• Task prompt:
Give the number of lines in the data below that contain "flex", and only that number.

• Provided information:
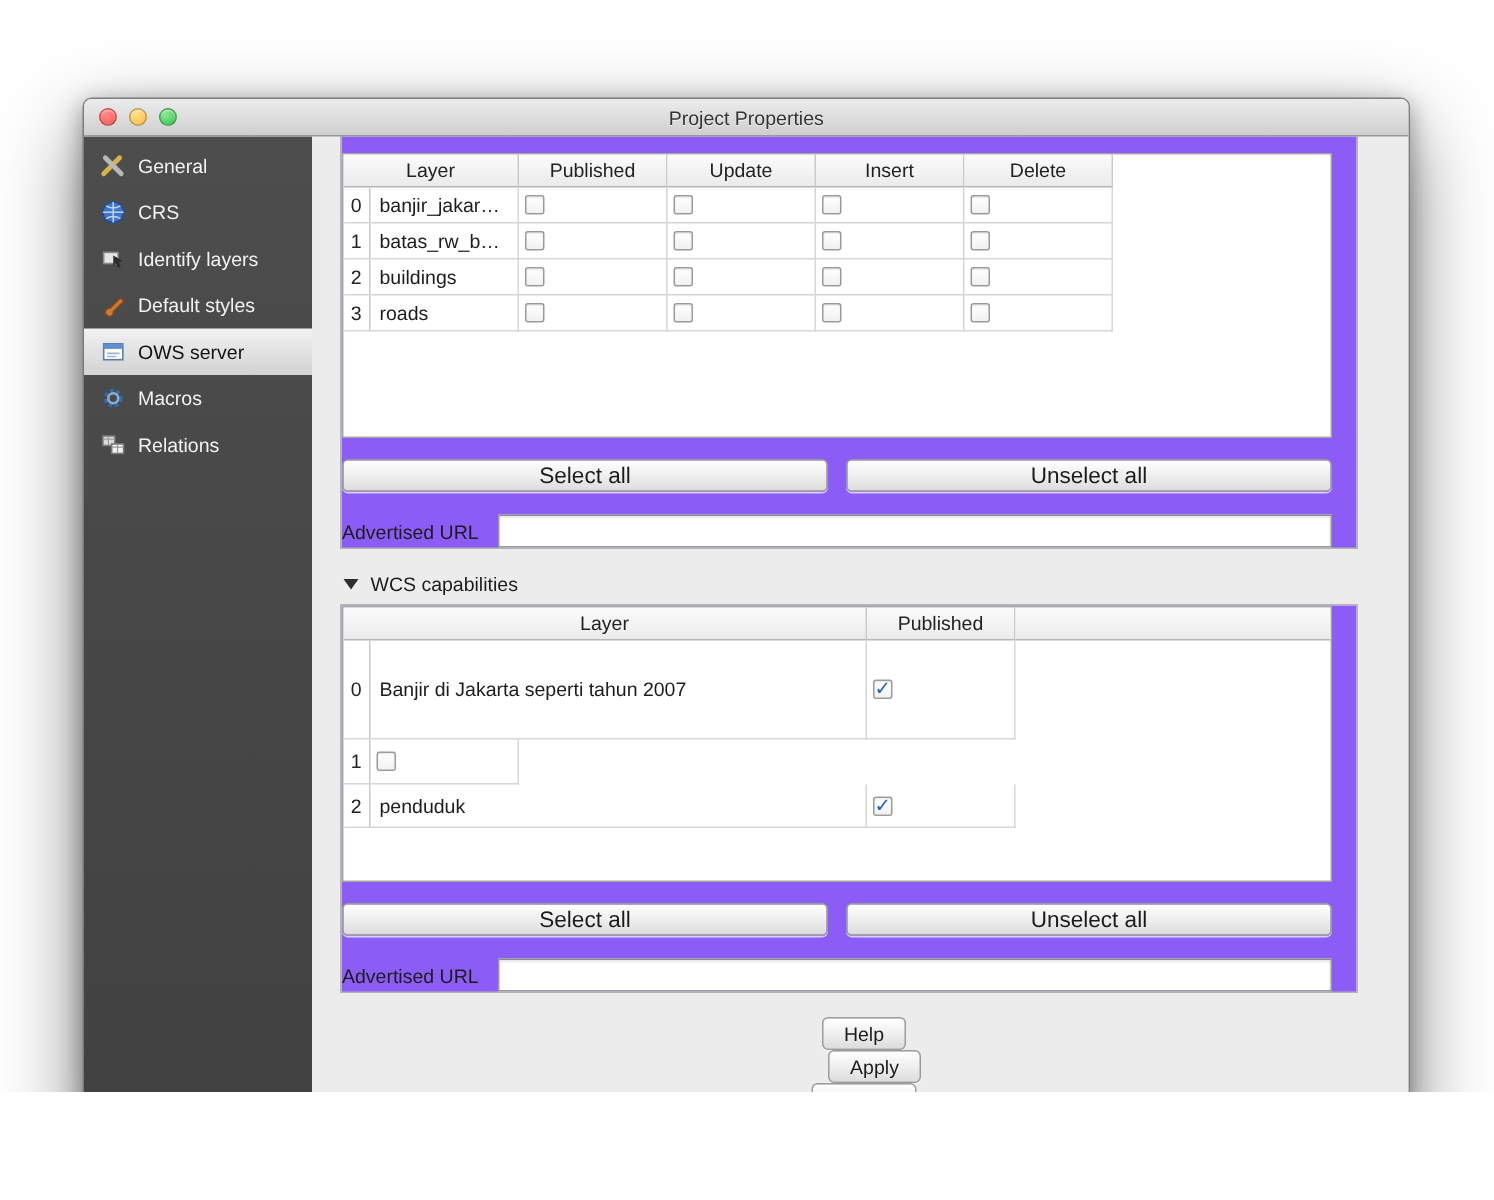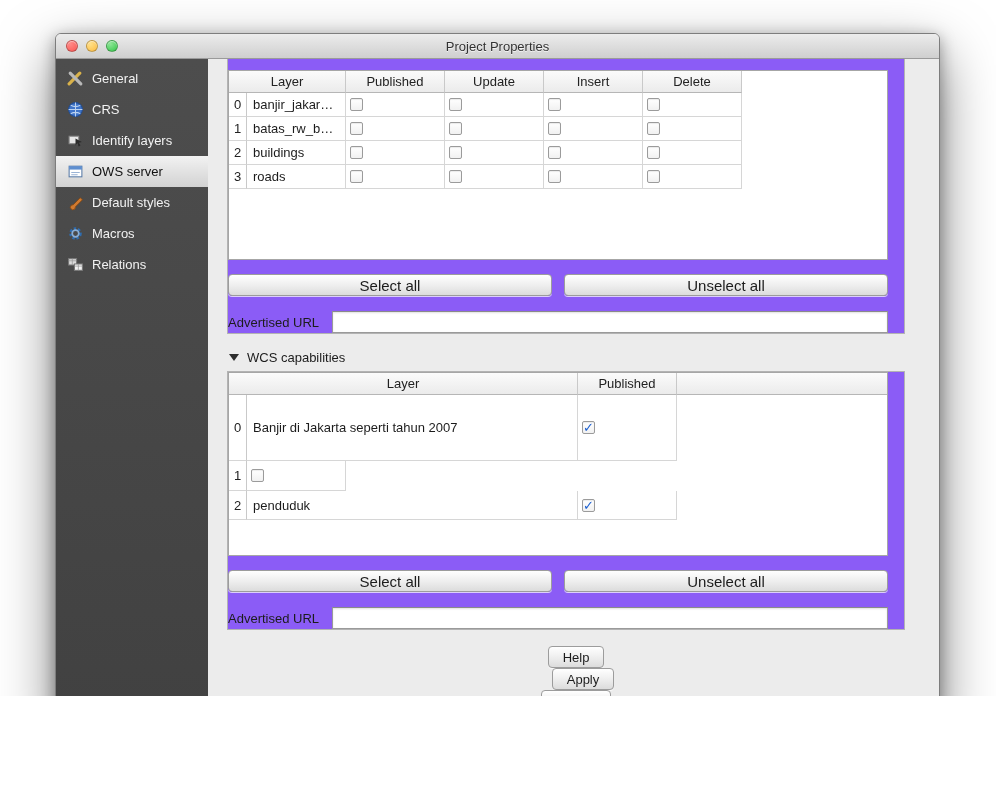--- a/index.html
+++ b/index.html
@@ -1,17 +1,17 @@
 <!DOCTYPE html>
 <html><head>
 <meta charset="utf-8">
 <style>
   * { margin:0; padding:0; box-sizing:border-box; }
   html,body { background:#ffffff; font-family:"Liberation Sans","DejaVu Sans",sans-serif; font-size:13px; color:#1c1c1c; }
-  .stage { width:996px; height:696px; position:relative; background:#fff; }
+  .stage { width:996px; height:696px; position:relative; background:#fff;margin-top:32px; }
 
   .window {
     position:absolute; left:55px; top:33px; width:885px; height:690px;
     border-radius:6px; overflow:hidden; border:1px solid #7d7d7d;
     box-shadow:0 22px 55px rgba(0,0,0,.5), 0 4px 16px rgba(0,0,0,.35);
     display:flex; flex-direction:column; background:#ececec;
   }
 
   
   .titlebar {
@@ -165,37 +165,37 @@
         </div>
         <div class="side-item">
           <span class="icon16">
             <svg viewBox="0 0 16 16">
                 <rect x="2" y="4" width="9" height="7" fill="#e6e6e6" stroke="#8a8a8a"></rect>
                 <path d="M8 6 l6 3.4 -2.6.6 1.3 2.8 -1.7.8 -1.3-2.8 -1.7 1.8z" fill="#2c2c2c"></path>
               </svg>
           </span>
           <span>Identify layers</span>
         </div>
+        <div class="side-item">
+          <span class="icon16">
+            <svg viewBox="0 0 16 16">
+                <path d="M3 13 q0-3 3-3 l6.5-6.5 2 2 -6.5 6.5 q0 3 -3 3z" fill="#d07a30" stroke="#8a4a10" stroke-width=".8"></path>
+              </svg>
+          </span>
+          <span>Default styles</span>
+        </div>
         <div class="side-item selected">
           <span class="icon16">
             <svg viewBox="0 0 16 16">
                 <rect x="2" y="3" width="12" height="10" fill="#ffffff" stroke="#5a7ca8"></rect>
                 <rect x="2" y="3" width="12" height="3.2" fill="#5f8fd0"></rect>
                 <path d="M4 9 h8 M4 11 h6" stroke="#9ab4d6" stroke-width="1"></path>
               </svg>
           </span>
           <span>OWS server</span>
-        </div>
-        <div class="side-item">
-          <span class="icon16">
-            <svg viewBox="0 0 16 16">
-                <path d="M3 13 q0-3 3-3 l6.5-6.5 2 2 -6.5 6.5 q0 3 -3 3z" fill="#d07a30" stroke="#8a4a10" stroke-width=".8"></path>
-              </svg>
-          </span>
-          <span>Default styles</span>
         </div>
         <div class="side-item">
           <span class="icon16">
             <svg viewBox="0 0 16 16">
                 <circle cx="8" cy="8" r="4.6" fill="none" stroke="#2f6db0" stroke-width="2.6" stroke-dasharray="2.2 1.7"></circle>
                 <circle cx="8" cy="8" r="3.1" fill="none" stroke="#89aed6" stroke-width="1.6"></circle>
               </svg>
           </span>
           <span>Macros</span>
         </div>

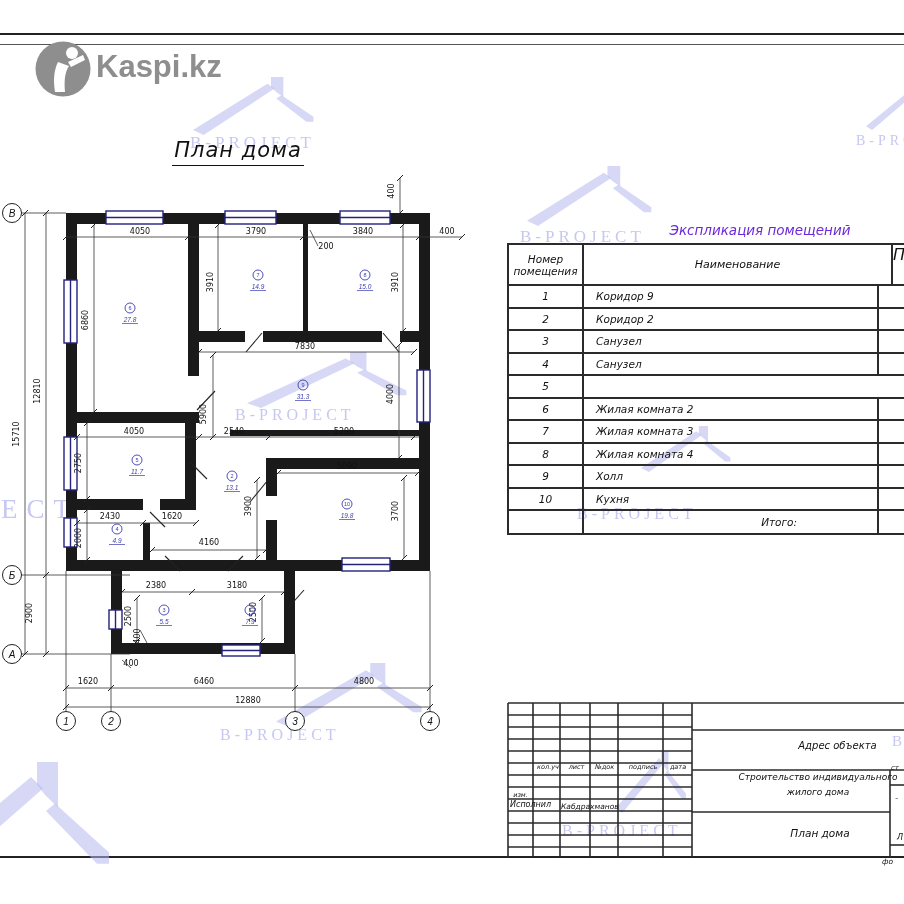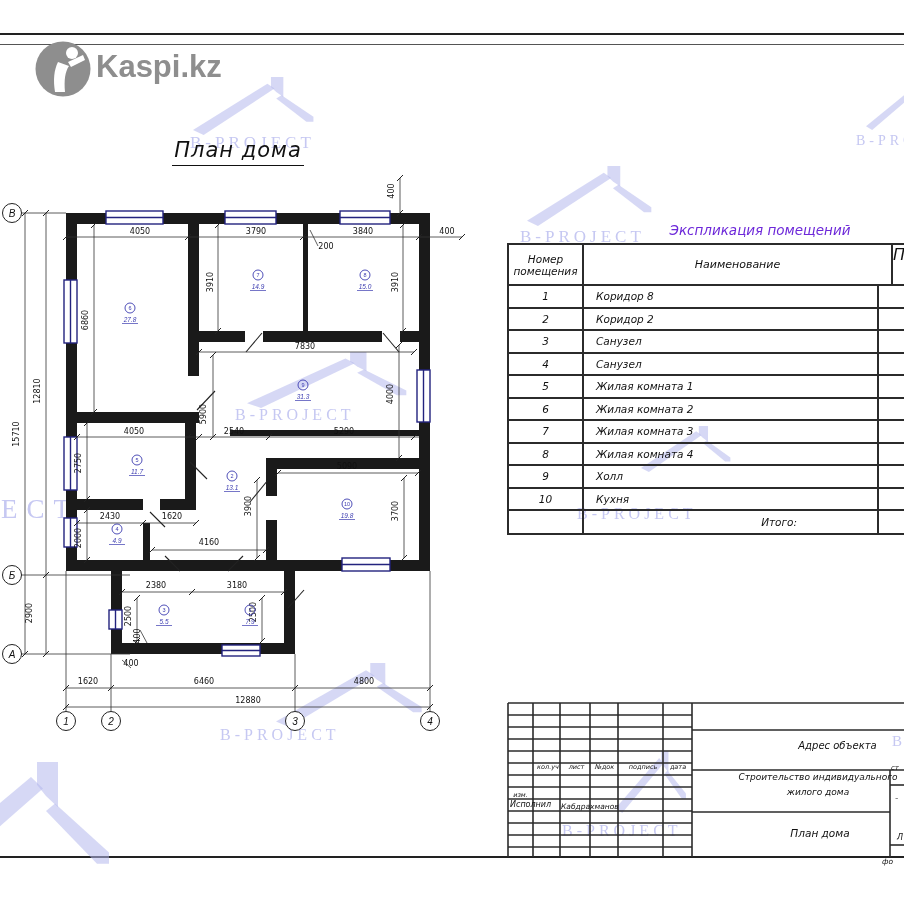--- a/index.html
+++ b/index.html
@@ -362,41 +362,40 @@
     <div class="c1">
       <span>Номер</span>
       <span>помещения</span>
     </div>
     <div class="c2">Наименование</div>
     <div class="c3">П</div>
   </div>
 
 <div class="t-row data-row">
       <div class="c1">1</div>
-      <div class="c2">Коридор 8</div>
+      <div class="c2">Коридор 9</div>
       <div class="c3"></div>
     </div>
     <div class="t-row data-row">
       <div class="c1">2</div>
       <div class="c2">Коридор 2</div>
       <div class="c3"></div>
     </div>
     <div class="t-row data-row">
       <div class="c1">3</div>
       <div class="c2">Санузел</div>
       <div class="c3"></div>
     </div>
     <div class="t-row data-row">
       <div class="c1">4</div>
       <div class="c2">Санузел</div>
       <div class="c3"></div>
     </div>
     <div class="t-row data-row">
       <div class="c1">5</div>
-      <div class="c2">Жилая комната 1</div>
       <div class="c3"></div>
     </div>
     <div class="t-row data-row">
       <div class="c1">6</div>
       <div class="c2">Жилая комната 2</div>
       <div class="c3"></div>
     </div>
     <div class="t-row data-row">
       <div class="c1">7</div>
       <div class="c2">Жилая комната 3</div>

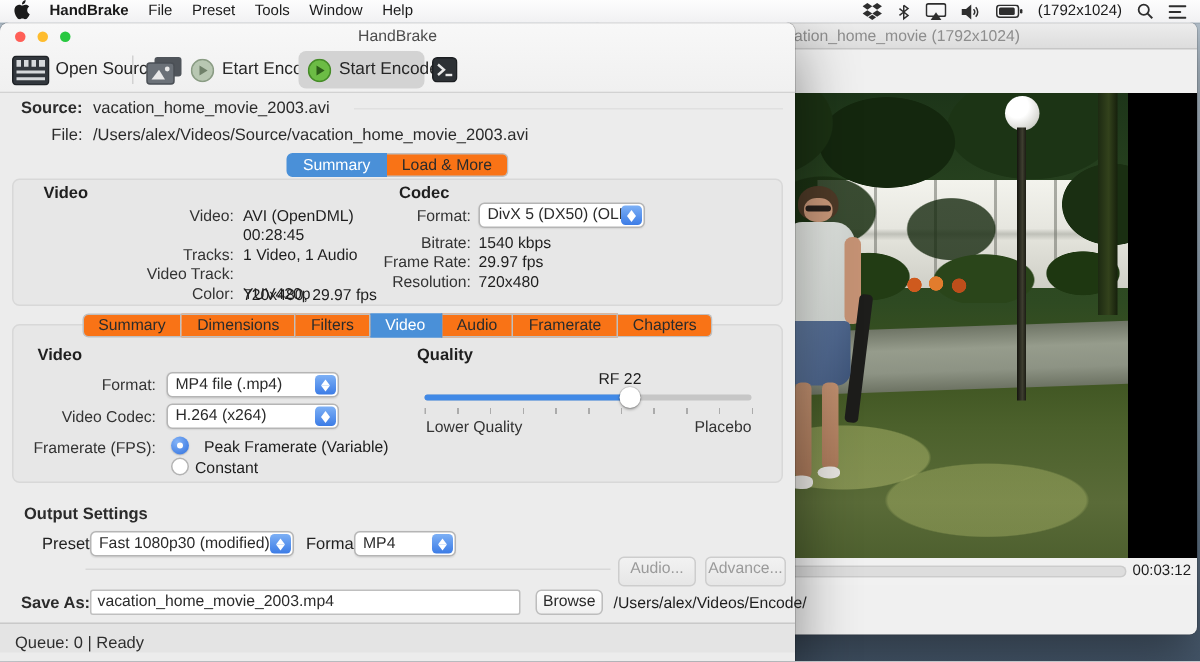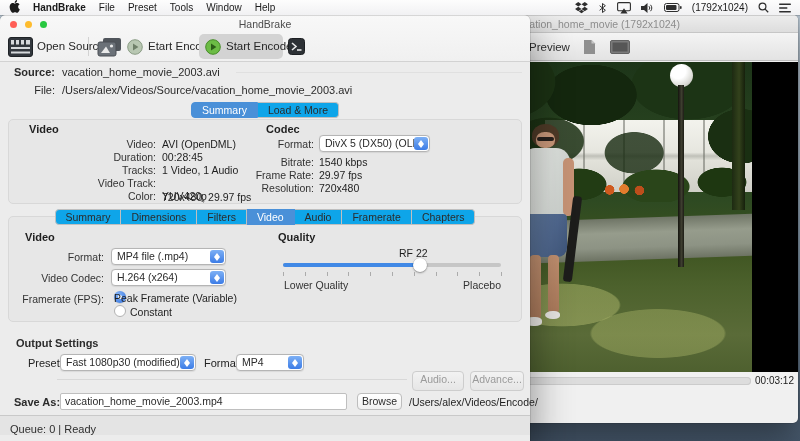--- a/index.html
+++ b/index.html
@@ -103,21 +103,21 @@
 
   .hb-row-label { position:absolute; font-weight:bold; }
   .src-label { left:14px; top:51px; }
   .src-value { position:absolute; left:62px; top:51px; }
   .src-line { position:absolute; left:236px; right:8px; top:57px; height:1px; background:#e0e0e0; }
   .file-label { left:14px; top:69px; width:41px; text-align:right; font-weight:normal; }
   .file-value { position:absolute; left:62px; top:69px; }
 
   .seg-wrap { position:absolute; left:0; right:0; display:flex; justify-content:center; }
   .segbar { display:flex; }
-  .seg { border:1px solid #bfbfbf; border-left:none; background:#0ea5e9; color:#2b2b2b;
+  .seg { border:1px solid #bfbfbf; border-left:none; background:#f97316; color:#2b2b2b;
     font-size:10.5px; line-height:14px; height:16px; padding:0 10px; white-space:nowrap; }
   .seg:first-child { border-left:1px solid #bfbfbf; border-radius:4px 0 0 4px; }
   .seg:last-child { border-radius:0 4px 4px 0; }
   .seg.sel { background:#4a90d8; border-color:#4a90d8; color:#fff; }
   .tabs-summary { top:87px; }
   .tabs-main { top:194px; z-index:3; }
 
   .panel { position:absolute; left:8px; width:514px; background:#e7e7e7; border:1px solid #d8d8d8; border-radius:5px; }
   .panel-summary { top:104px; height:85px; }
   .panel-video { top:201px; height:106px; z-index:2; }
@@ -236,35 +236,20 @@
               <rect x="0" y="4.3" width="8.5" height="1.4" rx="0.7"></rect>
               <rect x="0" y="8.1" width="12" height="1.4" rx="0.7"></rect>
             </g>
           </svg>
         </span>
     </div>
   </div>
 
   <div class="pv-window">
     <div class="pv-titlebar">vacation_home_movie (1792x1024)</div>
-    <div class="pv-toolbar">
-      <span class="pv-label">Preview</span>
-      <span class="pv-icon-btn">
-          <svg width="13" height="16" viewBox="0 0 13 16">
-            <path d="M1 1 L8.5 1 L12 4.5 L12 15 L1 15 Z" fill="#8f8f8f"></path>
-            <path d="M8.5 1 L8.5 4.5 L12 4.5 Z" fill="#c7c7c7"></path>
-          </svg>
-        </span>
-      <span class="pv-icon-btn">
-          <svg width="20" height="14" viewBox="0 0 20 14">
-            <rect x="0.5" y="0.5" width="19" height="13" rx="1.5" fill="#7b7b7b" stroke="#616161"></rect>
-            <rect x="2.5" y="2.5" width="15" height="9" fill="#565656"></rect>
-          </svg>
-        </span>
-    </div>
 
     <div class="pv-video">
       <div class="scene">
         <div class="rv"></div>
         <div class="foliage"></div>
         <div class="shrubs"></div>
         <div class="cones"></div>
         <div class="path-band"></div>
         <div class="sunpatch"></div>
         <div class="trunk"></div>
@@ -351,21 +336,20 @@
       <div class="segbar">
         <div class="seg sel">Summary</div>
         <div class="seg">Load &amp; More</div>
       </div>
     </div>
 
     <div class="panel panel-summary">
       <span class="p-header" style="left:20px; top:3px;">Video</span>
       <span class="s-lab" style="top:18px;">Video:</span>
       <span class="s-val" style="top:18px;">AVI (OpenDML)</span>
-      <span class="s-lab" style="top:31px;">Duration:</span>
       <span class="s-val" style="top:31px;">00:28:45</span>
       <span class="s-lab" style="top:44px;">Tracks:</span>
       <span class="s-val" style="top:44px;">1 Video, 1 Audio</span>
       <span class="s-lab" style="top:57px;">Video Track:</span>
       <span class="s-val" style="top:71px;">720x480, 29.97 fps</span>
       <span class="s-lab" style="top:70px;">Color:</span>
       <span class="s-val" style="top:70px;">YUV420p</span>
 
       <span class="p-header" style="left:257px; top:3px;">Codec</span>
       <span class="c-lab" style="top:18px;">Format:</span>
@@ -400,21 +384,21 @@
         <span>MP4 file (.mp4)</span>
         <span class="stepper"></span>
       </div>
       <span class="v-lab" style="top:55px;">Video Codec:</span>
       <div class="select" style="left:102px; top:52px; width:115px;">
         <span>H.264 (x264)</span>
         <span class="stepper"></span>
       </div>
       <span class="v-lab" style="top:76px;">Framerate (FPS):</span>
       <div class="radio on" style="left:105px; top:74px;"></div>
-      <span class="radio-lab" style="left:105px; top:75px;">Peak Framerate (Variable)</span>
+      <span class="radio-lab" style="left:127px; top:75px;">Peak Framerate (Variable)</span>
       <div class="radio off" style="left:105px; top:88px;"></div>
       <span class="radio-lab" style="left:121px; top:89px;">Constant</span>
 
       <span class="p-header" style="left:269px; top:14px;">Quality</span>
       <span class="q-small" style="left:390px; top:30px; color:#1e1e1e;">RF 22</span>
       <div class="slider-track">
         <div class="slider-fill"></div>
         <div class="slider-thumb"></div>
       </div>
       <div class="ticks"></div>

• Solved problem:
3